De bonnes idées, il y en a en effet, même si leur mise en œuvre est bien maladroite. Excessives, les scènes qui témoignent du sentiment d'invisibilité du personnage de Rocky font parfois grincer des dents, mais l'on s'y reconnaît pourtant concrètement. L’installation absurde d’un grand-duc dans son salon est l’occasion de gags prévisibles mais qui prêtent néanmoins à sourire, d’autant qu’elle nous offre quelques plans élégants sur le noble volatile. A ce stade du film, on a affaire à une histoire sympathique, pleine de sincérité plus que d’ambition, et si le tout est loin d’être parfait il y a encore beaucoup à sauver. Hélas, c’est au moment où le scénario s’enclenche vraiment que les véritables failles du film se manifestent, et dès lors il semble perdre toute structure, jusqu’à sa colonne vertébrale.


C’est en effet le manque de liant qui va, le premier, se montrer dommageable. Du hibou dans le salon au hibou par-dessus le corps, nous sommes séparés par une ellipse. Jusque-là, je ne reproche rien à ce procédé ; bien au contraire détailler la transition aurait été d’une lourdeur inutile. Seulement, ensuite, il y a l’apparition de Panda, tout aussi peu contextualisée. Certes, c’est après tout le mystère qui va tirer le héros au-devant de l’histoire. Le véritable problème, pour moi, se situe entre les deux : nous n’avons pas pris le temps d’apprivoiser ce nouvel état du personnage, devenu Hibou, que déjà une figure semblable apparaît. Ainsi rapprochés, ces deux événements sont comme banalisés, ou plutôt paraissent enchevêtrés dans un rapport de cause à conséquence, qui empêche d’en savourer le caractère interloquant. On voudrait alors y voir un sens caché, qui ne nous sera pourtant jamais livré.

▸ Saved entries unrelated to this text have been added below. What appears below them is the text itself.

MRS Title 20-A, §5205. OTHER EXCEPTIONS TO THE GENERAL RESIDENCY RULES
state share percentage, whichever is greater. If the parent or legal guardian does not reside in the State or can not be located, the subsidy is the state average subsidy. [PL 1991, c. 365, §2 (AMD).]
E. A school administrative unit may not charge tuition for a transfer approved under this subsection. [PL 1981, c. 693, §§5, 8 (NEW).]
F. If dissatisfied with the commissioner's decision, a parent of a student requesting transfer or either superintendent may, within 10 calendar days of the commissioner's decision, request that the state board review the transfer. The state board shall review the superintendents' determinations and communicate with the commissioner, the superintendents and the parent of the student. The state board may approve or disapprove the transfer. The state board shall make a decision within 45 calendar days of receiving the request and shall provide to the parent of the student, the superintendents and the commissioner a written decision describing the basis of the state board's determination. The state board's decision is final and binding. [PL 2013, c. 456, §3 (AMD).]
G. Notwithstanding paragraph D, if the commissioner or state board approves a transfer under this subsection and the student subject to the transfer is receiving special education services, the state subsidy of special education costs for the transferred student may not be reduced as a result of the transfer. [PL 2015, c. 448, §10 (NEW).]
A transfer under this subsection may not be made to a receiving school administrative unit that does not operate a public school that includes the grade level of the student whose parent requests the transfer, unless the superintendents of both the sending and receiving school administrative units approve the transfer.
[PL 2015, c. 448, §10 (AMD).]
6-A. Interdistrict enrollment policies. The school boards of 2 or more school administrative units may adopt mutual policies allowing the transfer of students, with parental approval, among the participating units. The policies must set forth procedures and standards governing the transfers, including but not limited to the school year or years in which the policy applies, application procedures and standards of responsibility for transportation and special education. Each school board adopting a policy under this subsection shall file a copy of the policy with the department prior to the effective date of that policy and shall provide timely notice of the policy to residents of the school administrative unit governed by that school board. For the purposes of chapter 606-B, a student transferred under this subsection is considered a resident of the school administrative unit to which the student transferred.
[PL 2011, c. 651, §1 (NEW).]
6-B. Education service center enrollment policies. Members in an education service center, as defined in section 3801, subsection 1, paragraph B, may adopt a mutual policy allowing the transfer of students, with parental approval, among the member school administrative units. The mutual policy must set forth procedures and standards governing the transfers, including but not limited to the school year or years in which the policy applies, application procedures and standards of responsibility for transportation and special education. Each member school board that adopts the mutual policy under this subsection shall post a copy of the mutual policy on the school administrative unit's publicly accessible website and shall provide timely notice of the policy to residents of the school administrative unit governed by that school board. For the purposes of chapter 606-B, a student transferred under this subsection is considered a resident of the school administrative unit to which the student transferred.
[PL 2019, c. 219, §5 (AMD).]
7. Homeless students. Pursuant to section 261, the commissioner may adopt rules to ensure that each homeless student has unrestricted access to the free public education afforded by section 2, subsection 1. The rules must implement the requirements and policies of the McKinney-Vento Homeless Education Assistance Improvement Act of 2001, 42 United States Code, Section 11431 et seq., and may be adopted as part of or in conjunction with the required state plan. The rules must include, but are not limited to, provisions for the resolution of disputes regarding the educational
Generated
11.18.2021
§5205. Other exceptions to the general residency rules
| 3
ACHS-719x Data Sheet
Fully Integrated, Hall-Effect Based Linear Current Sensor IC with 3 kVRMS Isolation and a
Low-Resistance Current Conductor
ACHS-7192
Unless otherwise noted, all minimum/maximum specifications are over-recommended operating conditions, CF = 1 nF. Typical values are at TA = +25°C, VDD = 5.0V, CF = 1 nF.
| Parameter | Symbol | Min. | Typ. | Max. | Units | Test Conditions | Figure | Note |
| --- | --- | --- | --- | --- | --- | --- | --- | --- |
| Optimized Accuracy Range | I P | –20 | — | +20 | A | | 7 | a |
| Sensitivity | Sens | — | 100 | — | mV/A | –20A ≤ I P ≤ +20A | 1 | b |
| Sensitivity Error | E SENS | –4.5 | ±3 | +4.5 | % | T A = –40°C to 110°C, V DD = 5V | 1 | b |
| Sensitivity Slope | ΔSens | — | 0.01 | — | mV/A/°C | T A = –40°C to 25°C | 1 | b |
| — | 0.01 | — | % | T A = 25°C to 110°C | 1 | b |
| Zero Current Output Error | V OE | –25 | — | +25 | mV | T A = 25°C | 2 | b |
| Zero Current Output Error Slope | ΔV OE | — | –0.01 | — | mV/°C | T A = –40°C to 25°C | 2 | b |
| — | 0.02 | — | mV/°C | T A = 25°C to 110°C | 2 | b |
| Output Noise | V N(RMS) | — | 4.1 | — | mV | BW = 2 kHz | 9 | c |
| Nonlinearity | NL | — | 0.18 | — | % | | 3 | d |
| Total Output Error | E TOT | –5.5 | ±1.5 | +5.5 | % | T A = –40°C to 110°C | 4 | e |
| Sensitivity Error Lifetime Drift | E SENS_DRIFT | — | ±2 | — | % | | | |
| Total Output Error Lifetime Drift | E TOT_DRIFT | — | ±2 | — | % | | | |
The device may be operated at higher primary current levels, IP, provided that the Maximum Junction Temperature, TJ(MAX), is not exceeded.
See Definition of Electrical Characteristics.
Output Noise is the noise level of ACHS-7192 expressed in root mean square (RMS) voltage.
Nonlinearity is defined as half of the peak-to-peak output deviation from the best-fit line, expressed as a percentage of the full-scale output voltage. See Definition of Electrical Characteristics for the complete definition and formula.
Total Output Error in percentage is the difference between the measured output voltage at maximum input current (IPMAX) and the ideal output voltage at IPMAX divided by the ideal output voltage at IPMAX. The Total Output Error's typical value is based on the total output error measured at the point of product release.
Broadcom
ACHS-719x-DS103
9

Il n’est pas exclu que cela soit justement porteur de sens. Que, l’on veuille nous mettre face à la banalité de cette invisibilité, à laquelle Rocky est soudain rendu sensible à présent qu’il a décidé d’affronter ce monstre intime. Cependant, cela semble contradictoire avec la trame scénaristique générale, qui nous présente Panda comme l’unique, l’élue, l’âme sœur de notre personnage. Quelle chance, alors, d’être tombé si vite sur elle ! Et si c’était le changement d’attitude de Rocky qui lui avait permis d’ouvrir les yeux ? Alors nous aurions aimé voir ce changement plus en profondeur, avoir la chance de le constater, au-delà de l’aspect physique – et gaguesque – évident. Au lieu de cela, il semble qu’il n’y a pas eu d’évolution fondamentale chez le personnage qui, plutôt que de véritablement reprendre sa vie en main, se laisser porter par une série d’événements plus ou moins improbables et hasardeux.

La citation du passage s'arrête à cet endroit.